Below is some data. Retype exactly the lines starting at the one with "模型的应用层（第七层）进行操作的代理，可以解析 HTTP/HTTPS 协议的内容，实现更精细的请求转发控制。" and ending at the one with "stream 模块是用于处理 TCP".
======== Supplied entries ========
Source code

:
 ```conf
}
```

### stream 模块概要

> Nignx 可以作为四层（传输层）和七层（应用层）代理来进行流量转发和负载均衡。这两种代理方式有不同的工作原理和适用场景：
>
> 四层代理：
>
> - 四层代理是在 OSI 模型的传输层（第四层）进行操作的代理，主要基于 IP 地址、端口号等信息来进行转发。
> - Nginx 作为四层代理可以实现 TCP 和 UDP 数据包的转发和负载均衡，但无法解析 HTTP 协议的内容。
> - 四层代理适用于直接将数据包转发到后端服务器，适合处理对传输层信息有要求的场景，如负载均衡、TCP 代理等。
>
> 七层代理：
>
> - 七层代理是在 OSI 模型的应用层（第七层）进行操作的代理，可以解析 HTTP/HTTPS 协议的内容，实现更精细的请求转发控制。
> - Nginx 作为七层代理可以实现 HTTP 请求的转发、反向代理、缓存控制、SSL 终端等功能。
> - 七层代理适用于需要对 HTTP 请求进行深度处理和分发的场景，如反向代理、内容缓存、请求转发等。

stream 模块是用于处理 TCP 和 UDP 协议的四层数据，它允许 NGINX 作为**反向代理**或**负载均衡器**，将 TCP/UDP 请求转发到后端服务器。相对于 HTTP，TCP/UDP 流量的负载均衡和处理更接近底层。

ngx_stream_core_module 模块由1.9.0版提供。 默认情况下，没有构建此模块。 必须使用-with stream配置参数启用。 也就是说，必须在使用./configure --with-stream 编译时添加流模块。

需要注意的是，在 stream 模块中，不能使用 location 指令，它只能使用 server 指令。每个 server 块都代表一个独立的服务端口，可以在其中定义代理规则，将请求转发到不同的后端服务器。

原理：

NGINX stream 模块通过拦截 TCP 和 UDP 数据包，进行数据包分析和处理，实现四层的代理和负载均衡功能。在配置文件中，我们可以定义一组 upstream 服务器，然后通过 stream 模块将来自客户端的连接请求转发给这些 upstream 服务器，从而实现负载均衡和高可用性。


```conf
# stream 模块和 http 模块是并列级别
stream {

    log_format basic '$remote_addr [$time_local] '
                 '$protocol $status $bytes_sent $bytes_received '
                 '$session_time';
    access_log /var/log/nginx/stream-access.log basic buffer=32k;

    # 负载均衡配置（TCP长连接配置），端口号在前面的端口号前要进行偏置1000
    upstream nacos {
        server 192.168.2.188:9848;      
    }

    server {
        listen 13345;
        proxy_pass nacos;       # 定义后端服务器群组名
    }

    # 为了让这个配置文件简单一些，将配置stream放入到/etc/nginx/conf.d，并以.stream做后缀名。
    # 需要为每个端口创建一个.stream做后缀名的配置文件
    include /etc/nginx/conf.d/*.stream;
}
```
========
* **Exercise result**
> - 七层代理是在 OSI 模型的应用层（第七层）进行操作的代理，可以解析 HTTP/HTTPS 协议的内容，实现更精细的请求转发控制。
> - Nginx 作为七层代理可以实现 HTTP 请求的转发、反向代理、缓存控制、SSL 终端等功能。
> - 七层代理适用于需要对 HTTP 请求进行深度处理和分发的场景，如反向代理、内容缓存、请求转发等。

stream 模块是用于处理 TCP 和 UDP 协议的四层数据，它允许 NGINX 作为**反向代理**或**负载均衡器**，将 TCP/UDP 请求转发到后端服务器。相对于 HTTP，TCP/UDP 流量的负载均衡和处理更接近底层。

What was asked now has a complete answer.